Cahayalensa.com, Masohi - DPRD Kabupaten Maluku Tengah secara resmi menetapkan Rancangan Peraturan Daerah (Ranperda) tentang Rencana Pembangunan Jangka Menengah Daerah (RPJMD) Tahun 2025-2029 menjadi Peraturan Daerah (Perda). Penetapan ini menegaskan sinergi antara DPRD dan Pemerintah Daerah sebagai landasan strategis pembangunan lima tahun ke depan.

Rapat paripurna penetapan Perda RPJMD digelar di ruang sidang utama DPRD Maluku Tengah, dihadiri seluruh pimpinan dan anggota DPRD, serta Bupati Maluku Tengah, Zulkarnain Awat Amir, beserta jajaran perangkat daerah.

Dalam sambutannya, Bupati Zulkarnain menekankan pentingnya RPJMD sebagai peta jalan pembangunan daerah. “RPJMD bukan sekadar dokumen formal, tetapi pedoman arah kebijakan dan strategi pembangunan selama lima tahun ke depan.

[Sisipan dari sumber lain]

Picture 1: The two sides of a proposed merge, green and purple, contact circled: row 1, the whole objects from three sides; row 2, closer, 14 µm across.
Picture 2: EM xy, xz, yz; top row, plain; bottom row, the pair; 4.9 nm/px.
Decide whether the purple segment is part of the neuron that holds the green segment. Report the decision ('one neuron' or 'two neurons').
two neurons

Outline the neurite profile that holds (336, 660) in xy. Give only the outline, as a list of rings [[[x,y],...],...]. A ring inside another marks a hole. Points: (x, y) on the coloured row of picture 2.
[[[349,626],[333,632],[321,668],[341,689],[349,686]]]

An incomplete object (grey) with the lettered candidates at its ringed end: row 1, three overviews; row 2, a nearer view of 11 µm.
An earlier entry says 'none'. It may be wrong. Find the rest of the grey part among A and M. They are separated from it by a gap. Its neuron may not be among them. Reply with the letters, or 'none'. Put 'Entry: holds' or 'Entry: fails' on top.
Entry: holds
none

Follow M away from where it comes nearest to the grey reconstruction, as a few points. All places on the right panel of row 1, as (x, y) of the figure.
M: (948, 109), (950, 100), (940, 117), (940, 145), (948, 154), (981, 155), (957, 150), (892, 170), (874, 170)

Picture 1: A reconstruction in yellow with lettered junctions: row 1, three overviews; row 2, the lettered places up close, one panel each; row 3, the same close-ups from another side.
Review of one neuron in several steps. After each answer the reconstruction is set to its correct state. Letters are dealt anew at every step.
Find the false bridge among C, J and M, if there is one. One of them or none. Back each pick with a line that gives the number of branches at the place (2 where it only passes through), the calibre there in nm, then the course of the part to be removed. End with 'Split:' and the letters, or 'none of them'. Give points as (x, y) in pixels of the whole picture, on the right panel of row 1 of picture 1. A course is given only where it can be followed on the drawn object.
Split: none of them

Dokumen ini menjadi landasan penyusunan RKPD, Renstra Perangkat Daerah, dan APBD tahunan, sekaligus instrumen pengukuran kinerja pembangunan yang terukur dan akuntabel,” ujarnya.

Zulkarnain menambahkan, RPJMD 2025-2029 disusun dengan pendekatan partisipatif, teknokratik, dan politis, sehingga mencerminkan integrasi antara kebijakan nasional, provinsi, dan kebutuhan lokal. “Ini juga menunjukkan komitmen kami untuk memastikan pembangunan berjalan terarah, responsif terhadap aspirasi masyarakat, serta berkelanjutan,” tegasnya.

Bupati turut memberikan apresiasi kepada DPRD, Bapplitbangda, perangkat daerah, akademisi, dan pemangku kepentingan lain yang telah memberikan masukan konstruktif selama proses penyusunan RPJMD. “Kerja sama yang baik antara eksekutif, legislatif, dan seluruh stakeholder mencerminkan semangat kemitraan, kolaborasi, dan tanggung jawab bersama,” katanya.

Ketua DPRD Maluku Tengah, Herry Men Carl Haurissa, menegaskan bahwa penetapan RPJMD menjadi Perda menunjukkan kesepakatan dan sinergi antara DPRD dan Pemerintah Daerah. “Dengan penetapan ini, kami memiliki pedoman yang jelas untuk lima tahun ke depan. Setiap program dan kegiatan yang dilaksanakan harus selaras dengan RPJMD agar manfaat pembangunan benar-benar dirasakan masyarakat,” ujarnya.

Haurissa menambahkan, DPRD akan terus mengawasi implementasi RPJMD secara rutin dan memastikan seluruh program pembangunan berjalan transparan, akuntabel, dan berpihak pada kesejahteraan masyarakat. “Kolaborasi ini menjadi kunci agar target pembangunan yang tercantum dalam RPJMD dapat terealisasi dengan optimal,” tegasnya.

Dengan ditetapkannya RPJMD 2025–2029 sebagai Perda, Maluku Tengah kini memiliki landasan hukum dan strategis yang jelas untuk menjalankan program pembangunan lima tahun ke depan, mulai dari peningkatan layanan publik, pembangunan infrastruktur, hingga penguatan ekonomi lokal dan kesejahteraan masyarakat.